Because five years is so obvious.



Each day I try to drink lots of water. Lately my measurement has been two pitcher-fulls based on my new Ikea pitcher which I like very much.

So, riddle me this: if I pour water from that pitcher in mixing a cocktail, does that go towards my daily required intake?


Last week B and I trekked to the ever-so trendy Downtown Los Angeles for my sister-in-law's new office's open house. And while we were circling endlessly down one-way streets for a place to leave our vehicle, I noticed something: THERE ARE INTERESTING PEOPLE DOWN HERE. LOOK AT THEM ALL! STANDING AROUND! LOOKING AT ART!

I guess revitalization comes complete with fascinating art-lovers.

Art aside, I've always loved the idea of loft living and peering at all these people in their art gallery aquariums really amplified my romantic notions of gritty urban dwelling.

Suddenly, though, I'm not sure about it anymore. See below for the email I sent the following day:

Not sure if you guys know this but there are hideous giant rats on Hill St. I heard it squeak and saw it scurry. Thank God the bums were there to distract me or else I might have lost it.


That night I awoke with a start: rats nightmares. Yeah. Not so sure about that.



Lately I’ve been thinking I should be more interesting. You know, like people who are cool? They always know a lot of stuff, and a lot of people, and a lot of music and crap like that. And they have varied interests, like other than drinking excessively. They’re the kind of people who know how to update their own iPods and don’t make their husbands do it for them because they never wanted to figure out something simple for themselves. And when they update their own iPod, they probably don’t put “Fergalicious” on it (listen, you need something catchy and upbeat when “you’re up in the gym ,just workin’ on your fitness,” okay? Geez).

I’m honestly really lacking in a lot of those things that make people interesting. Like that aforementioned thing about wanting to do more than get boozed up all the time. For example, if I were not married to my live-in iPod updater, and I had to date online or something, my profile would probably be something like the following: I like to eat food, and drink booze. I hate cats. I like dogs. I think dogs are nicer than a lot of people. I like to laugh at funny stuff. I have 2 brothers and 2 sisters. Um. That’s all I guess. I like good things. I hate bad stuff. The End. Oh wait. Also, work sucks. The End, For Reals.

If I were more interesting, I’d list stuff like all cool books I read or this cool British band that I love that no one else had heard of or I’d include some awesome quote about existence and junk. Also, I’d probably wear more hats and live in New York City. Like all the interesting people. Who ride the subway everyday. And have lots of friends. Maybe I'd go to museums or art galleries.

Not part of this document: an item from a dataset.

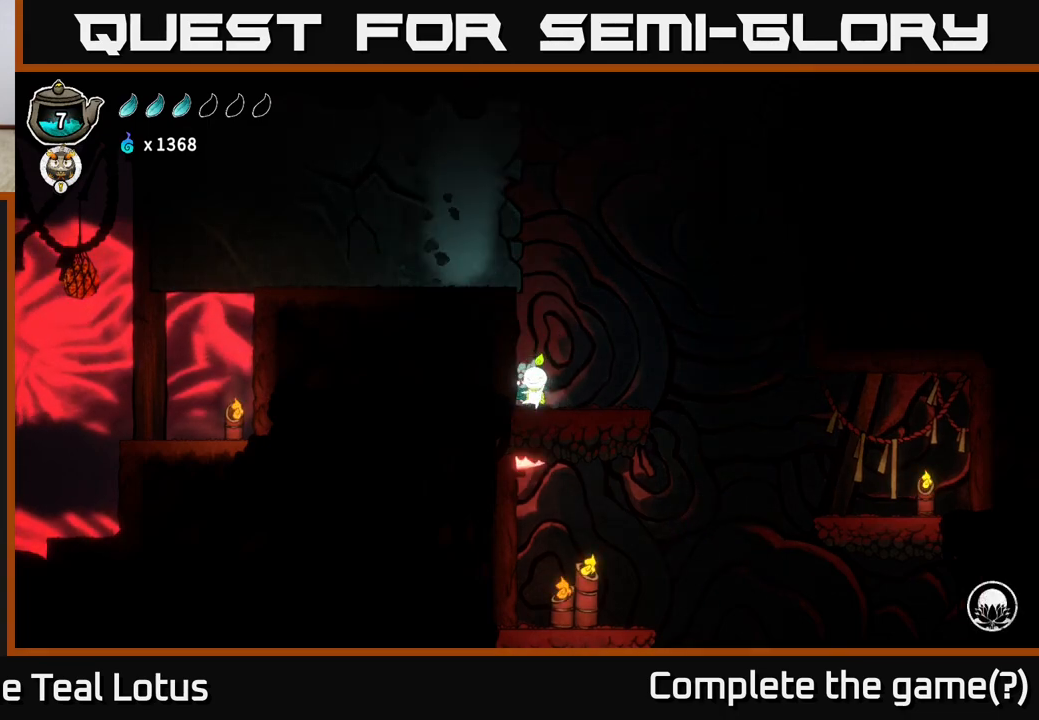
{"buttons": ["A", "X"], "left_stick": "left", "right_stick": "center", "events": [[67, "X", "up"], [100, "left_stick", "right"], [217, "A", "down"], [383, "left_stick", "left"], [433, "X", "down"]]}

I dunno, though. It’s kind of nice just mentioning a song that you like and finding it on your iPod later. And not having to make fun of art all time.


How I'm Like Harry Potter

I’m sorry, Environment. I admit I’m a long showerer. I recycle for You and use energy-saver lightbulbs, but I cannot get in and out of the shower in any fewer than 15 minutes. On a good day.

So today at about the halfway point of my long shower, Grandpaw and Dolly Parton went seriously berserk. Barking their little canine heads off. They were so ferocious I honestly started to get a little nervous that someone was breaking into the house. And suddenly, in the midst of their intimidating aural display, a shooting, burning pain zapped through my right calf. I instantly twisted around to look at it, thinking perhaps I’d nicked myself while shaving even though it really hurt more than that. But no, no razor nick. No blood. Just my usual leg with its perfectly shaped triangle scar.

Unlike some, I love 95% of my scars. There are one or two on my face that I might have laser resurfaced someday, but mostly, I like to be reminded of how Marta became Marta and scars are a nifty little roadmap to that end.

This particular scar – the calf triangle – is associated with one of my favorite histories.

About a year and a half ago, I was at MAGIC, hosting a series of segments for my old job. It was a true run-and-gun kind of shoot: just myself and a camera guy, running around the Las Vegas Convention Center for 2 days of blurry, breakneck shooting. Our last stop before racing to the airport to head back to LA was at the Chick by Nicky Hilton booth. We didn’t know if we were going to have enough time to get the interview and make the flight, but we had to try because, you know, Nicky Hilton is so huge and famous (or something like that, I’m told). Anyway, we were waiting in a line that wrapped around the booth with the other would-be interviewers when my triangle scar was singed into my leg forever.

There were little lights all around the base of the outside of the booth and apparently some Einstein hadn’t stopped to think about how surface-of-the-sun hot these little lights get and how someone might accidentally brush up against them. Like me. It was just a fraction of a second, but it left a hot, blistery burn that when it healed weeks later, left a perfectly shaped triangle.

So today when the dogs were barking, and my scar suddenly stung a lot at the exact same time, I thought, “Hmmm. Maybe Nicky Hilton is my Voldemort, perhaps she’s on the front steps right now and that’s why Gramps and Parton are losing their shit*.”

*Nope. Turns out it was just a bum rustling through the recycling.